Well, here it is December, and everyone's thoughts have turned to Christmas. What could be more appropriate for a garden column than a discussion of the Christmas Fern? Did you know it is native to eastern North America?

Did you know, unlike most ferns that die back to the ground in winter, the Christmas Fern stays green? That's how it got its nickname, "The Christmas Fern". Not many plants are green at Christmas! The official botanical name of the Christmas Fern is Polystichum acrostichoides.

If you enjoy putting together arrangements from your garden during the holidays, the Christmas Fern makes a nice addition with its evergreen foliage.

Like most ferns, the Christmas Fern prefers to grow in shady conditions, but it will even tolerate full shade which is unusual for any plant. The Christmas Fern will also tolerate dryer soils than most other ferns, It prefers cool, moist well drained soil, however, the rhizomes will rot quickly if the ground stays too wet.

The Christmas Fern grows from rhizomes, but surprisingly does not spread around and naturalize as other ferns tend to do. The clump simply gets slowly larger with each passing year. Good news for someone like me who admires the beauty of ferns, and would like to have some greenery in the front of my house in the winter, but am not anxious to have to disentangle it from my other plants come summer.

The Christmas Fern is said to be trouble free as far as disease and pests are concerned.
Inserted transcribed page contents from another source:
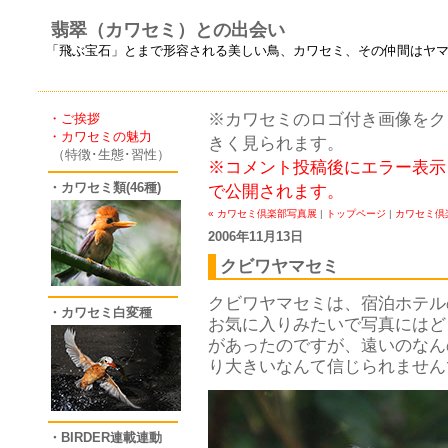
翡翠（カワセミ）との出会い
「飛ぶ宝石」とまで形容される美しい鳥、カワセミ、その仲間はヤ
※カワセミのロゴ付き画像をクリ
・ご挨拶
・カワセミの魅力
きく見られます。
（特徴･生態･習性）
※コメント投稿後にエラー表示
・カワセミ類(46種)
で公開されます。
« カワセミ倶楽部写真展
|
トップページ
|
カワセミ倶
2006年11月13日
クビワヤマセミ
クビワヤマセミは、宿泊ホテル
・カワセミ白変種
お気に入りみたいで写真にはど
があったのですが、遠いのなん
り大きいなんて信じられません
・BIRDER連載連動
It grows to be about two feet by two feet, and is hardy in zones 3 - 9. That, of course, includes us in zone 6.

If you happen to have a shaded slope that is rocky and not too dry, and you are worried about erosion, the Christmas Fern is the plant for you! It does appreciate organics in its soil, though.

Christmas ferns will also do well in dry shade. They mix nicely with things like Bleeding Heart, Lenten Rose, Epimedium, and bulbs. Although they stay green year round, in the spring when the fiddleheads appear, it's a good idea to trim off the old fronds.
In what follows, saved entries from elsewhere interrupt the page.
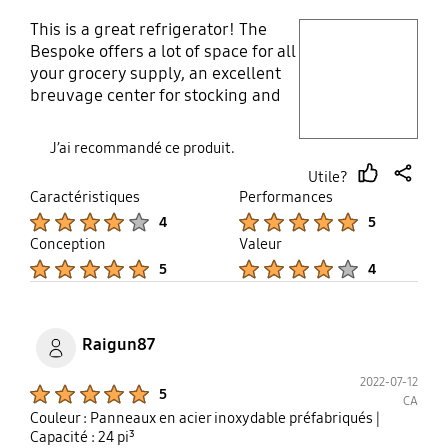
This is a great refrigerator! The
play video
Bespoke offers a lot of space for all
your grocery supply, an excellent
Layer popup open
breuvage center for stocking and
deep containers in the fridge
compartment for all your meats
J’ai recommandé ce produit.
and produce. We’ve had the
Utile?
bespoke for almost a year now and
thumb
share
Caractéristiques
Performances
all the features work great. The
up
Product Ratings :
Product Ratings :
4
5
only function we haven’t tried is
Conception
Valeur
the ice maker. If you’re looking for
Product Ratings :
Product Ratings :
5
4
lots of space and a highly
functional refrigerator that will
keep your items fresh for longer!
This is the fridge for you! Love it!
Raigun87
2022-07-12
Product Ratings :
5
CA
Couleur : Panneaux en acier inoxydable préfabriqués
|
Capacité : 24 pi³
A friend of mine who likes to proofread my articles would stop me here and say, "What in the world is a rhizome, a fiddlehead, and a frond?" Well a rhizome is a fleshy rootstock, actually a stem, that likes to grow horizontally close to the surface of the soil. Rhizomes are known for spreading out and filling in an area rapidly. Calla and Canna Lilies grow from rhizomes, in addition to things like Bamboo, Ginger, and Bearded Iris. This is why it is surprising that a Christmas Fern is a rhizome, but doesn't spread aggressively to cover a large area.
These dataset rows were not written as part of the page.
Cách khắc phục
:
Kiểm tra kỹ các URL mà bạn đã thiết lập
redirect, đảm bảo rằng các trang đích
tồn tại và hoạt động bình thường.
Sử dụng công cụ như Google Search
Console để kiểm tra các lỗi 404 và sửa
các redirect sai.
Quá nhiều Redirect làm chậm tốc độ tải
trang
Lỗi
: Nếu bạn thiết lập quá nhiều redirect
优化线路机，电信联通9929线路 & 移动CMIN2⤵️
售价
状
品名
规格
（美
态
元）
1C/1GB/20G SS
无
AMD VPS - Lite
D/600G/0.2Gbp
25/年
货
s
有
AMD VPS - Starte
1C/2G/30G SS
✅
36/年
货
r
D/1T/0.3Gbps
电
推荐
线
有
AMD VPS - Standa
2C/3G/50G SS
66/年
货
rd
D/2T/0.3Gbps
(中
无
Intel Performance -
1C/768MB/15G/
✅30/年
Some other gardening terms that go along with any discussion of ferns are fronds, pinnae, Fiddle heads, and Croisers. The accompanying picture demonstrates each term.

The frond is the large leaf of the fern. As it starts to grow from the base of the plant, it is curled in such a way to resemble an end of a violin, or fiddlehead. A young fiddlehead is called a Crosier, and is sometimes eaten as a vegetable. The pinnae are the individual small leaflets that attach to the axis (center stem) of the frond. On the Christmas Fern, if you look very closely, each one seems to have a little foot where it attaches to the axis.

You guessed it, that's the foot of the Christmas Stocking!